## Compiti da svolgere
A) Nel brano sulla storia economica italiana, in quale anno Galloni colloca l'apice della marcia trionfale del paese?
B) Stabilisci se le seguenti affermazioni concordano con il brano sulla storia economica italiana, motivando ciascuna risposta con una citazione esatta: (i) nel ’78 il paese era giunto a superare l'Inghilterra; (ii) nel ’78 il paese aveva superato la Germania; (iii) Andreatta figura tra i personaggi che impersonano le forze favorevoli alla cessione di sovranità monetaria.
C) Prosegui il brano sulla storia economica italiana dopo l'ultima frase riportata.
··· Brano estratto
Sono solo alcuni esempi dei conflitti presenti all’interno del paese e che coinvolsero i partiti e in primo luogo la DC al proprio interno.
Galloni compie un balzo repentino di tre lustri per fissare nel ’78 l’apice della marcia trionfale del paese, giunto a superare l’Inghilterra, ad equiparare la Francia e impensierire la Germania, ma anche il punto di svolta in cui cominciarono a manifestarsi apertamente le forze “euroestremiste” favorevoli alla cessione repentina di sovranità monetaria, alla stretta monetaria, all’interruzione del finanziamento del debito con l’emissione di valuta nazionale, alla separazione della Banca d’Italia dal Ministero del Tesoro; forze impersonate da personaggi come Ciampi, Andreatta, De Mita, Monti e da tutti gli epigoni attualmente ai vertici dei gangli istituzionali.
······
··· Dati archiviati
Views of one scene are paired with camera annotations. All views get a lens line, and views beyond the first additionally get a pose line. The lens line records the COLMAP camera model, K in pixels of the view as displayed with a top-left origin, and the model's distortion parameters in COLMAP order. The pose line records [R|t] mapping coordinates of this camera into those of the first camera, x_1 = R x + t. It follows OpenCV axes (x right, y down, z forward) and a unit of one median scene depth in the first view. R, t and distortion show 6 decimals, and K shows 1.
······
··· Dati archiviati
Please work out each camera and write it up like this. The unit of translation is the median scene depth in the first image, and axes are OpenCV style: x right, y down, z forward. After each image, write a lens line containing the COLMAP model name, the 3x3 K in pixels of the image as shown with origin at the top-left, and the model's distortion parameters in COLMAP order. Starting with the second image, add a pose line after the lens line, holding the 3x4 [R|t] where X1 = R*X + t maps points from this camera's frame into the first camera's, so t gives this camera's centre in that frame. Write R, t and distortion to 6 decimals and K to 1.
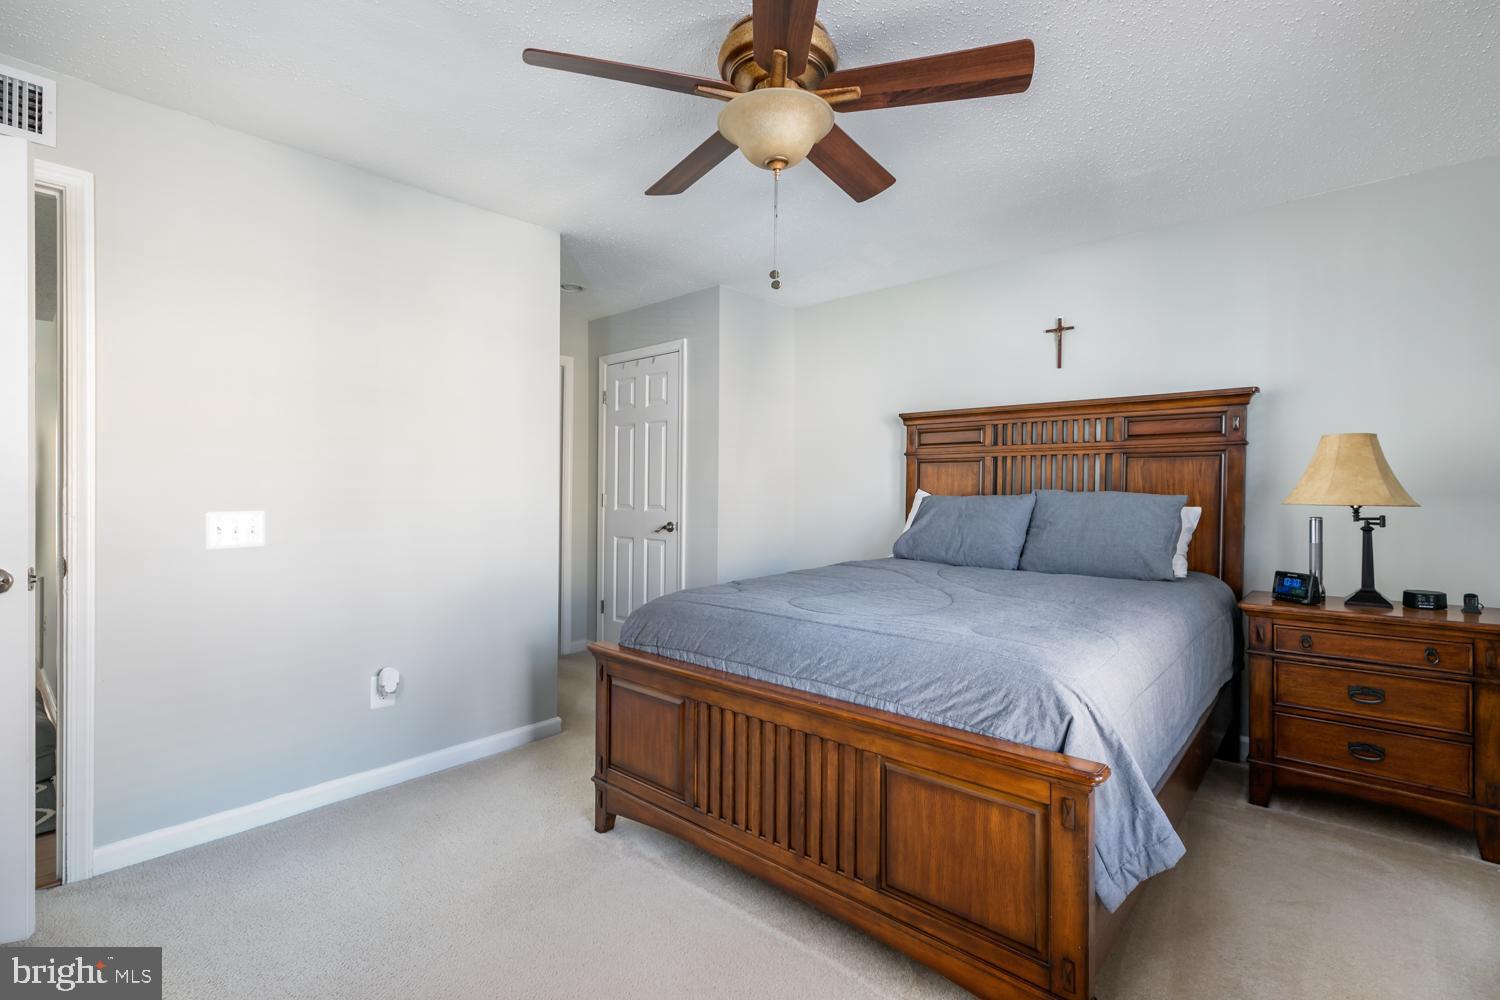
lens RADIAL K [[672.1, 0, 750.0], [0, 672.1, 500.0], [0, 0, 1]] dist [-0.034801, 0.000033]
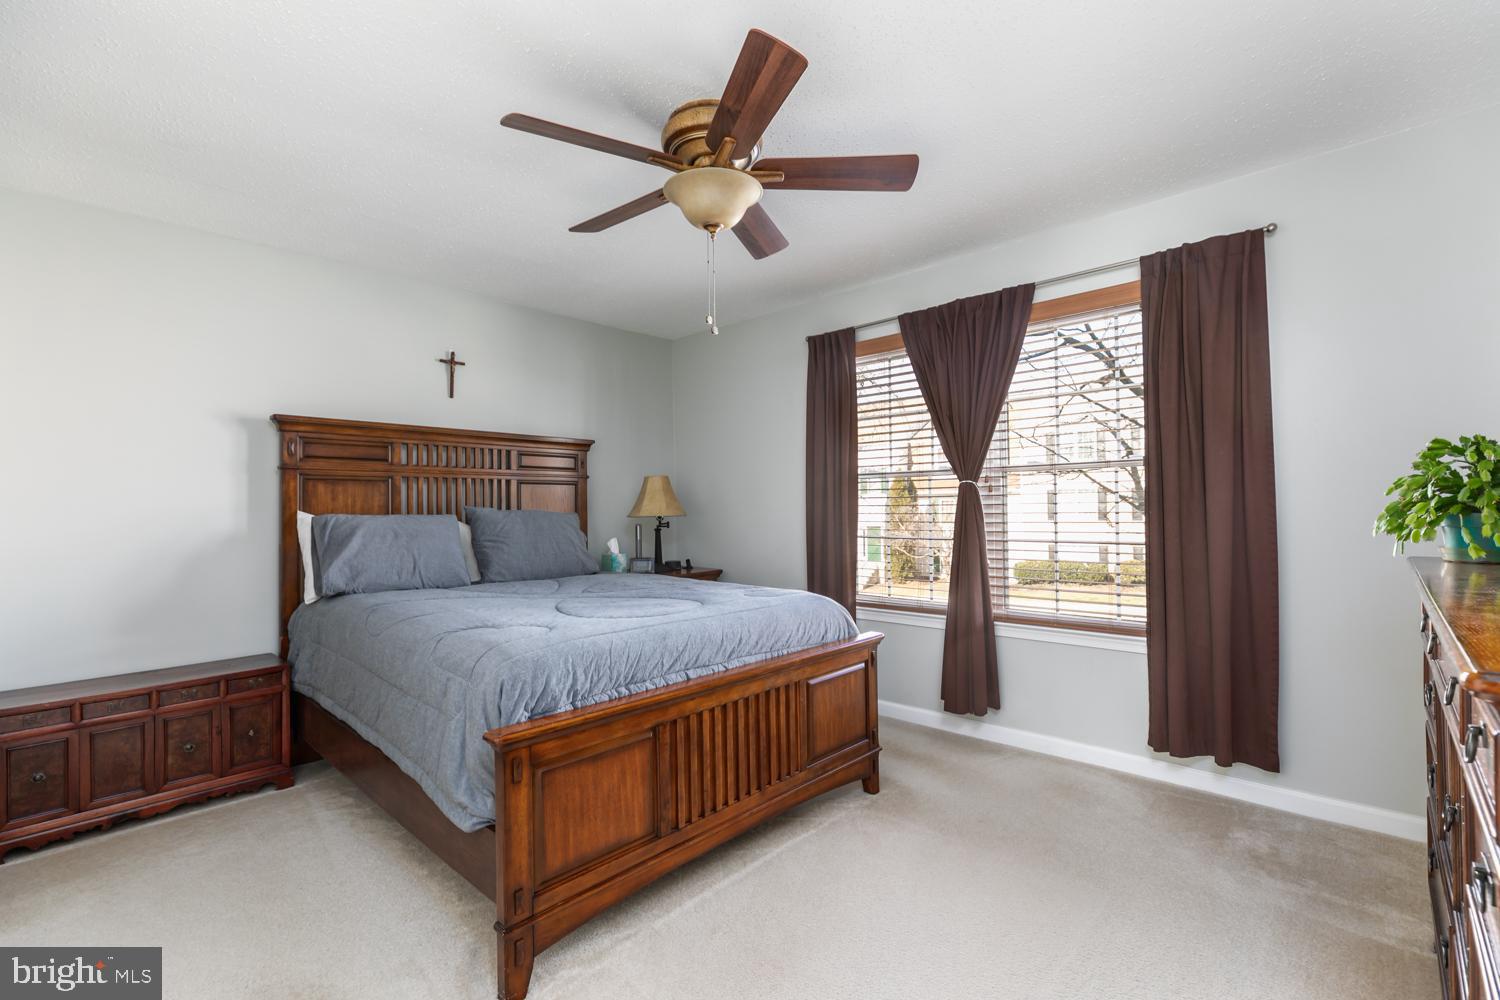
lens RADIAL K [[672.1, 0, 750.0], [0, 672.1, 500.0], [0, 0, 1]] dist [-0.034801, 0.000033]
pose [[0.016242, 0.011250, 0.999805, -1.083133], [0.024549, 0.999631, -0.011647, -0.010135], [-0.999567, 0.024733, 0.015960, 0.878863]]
······
## Soluzioni dell'esercizio
A) Galloni lo colloca nel ’78.

B)
(i) Sì: «giunto a superare l’Inghilterra».
(ii) No: «impensierire la Germania».
(iii) Sì: «forze impersonate da personaggi come Ciampi, Andreatta, De Mita, Monti».

C)
Galloni ha perfettamente ragione nello stigmatizzare le conseguenze nefaste del progressivo prevalere di quegli indirizzi: esposizione all’estero del debito pubblico, impennata dei tassi di interessi, crollo degli investimenti pubblici sia nelle infrastrutture che nelle attività produttive gestite dalle Partecipazioni Statali, trasferimento delle risorse finanziarie aziendali dagli investimenti produttivi a quelli speculativi e monetari, realizzo rapido dei profitti senza programmazione di media e lunga durata, precarizzazione dell’economia e del mercato del lavoro; come pure nel negare una diretta e automatica correlazione tra politiche monetarie e inflazione.
Non riesce, però, a spiegare le ragioni del successo non solo di quell’attacco, ma, in termini più corretti, del prevalere progressivo e inesorabile di quelle forze nel paese e della loro progressiva saldatura con la sinistra sino alla fagocitazione avvenuta negli anni ’90.
UNA REALTA’ MOLTO PIU’ CONTRADDITTORIA
Il motivo di tale assenza sta proprio nell’infatuazione subita grazie alla valutazione macroeconomica eccessivamente ottimistica di quel miracolo economico e in particolare del ruolo delle Partecipazioni Statali.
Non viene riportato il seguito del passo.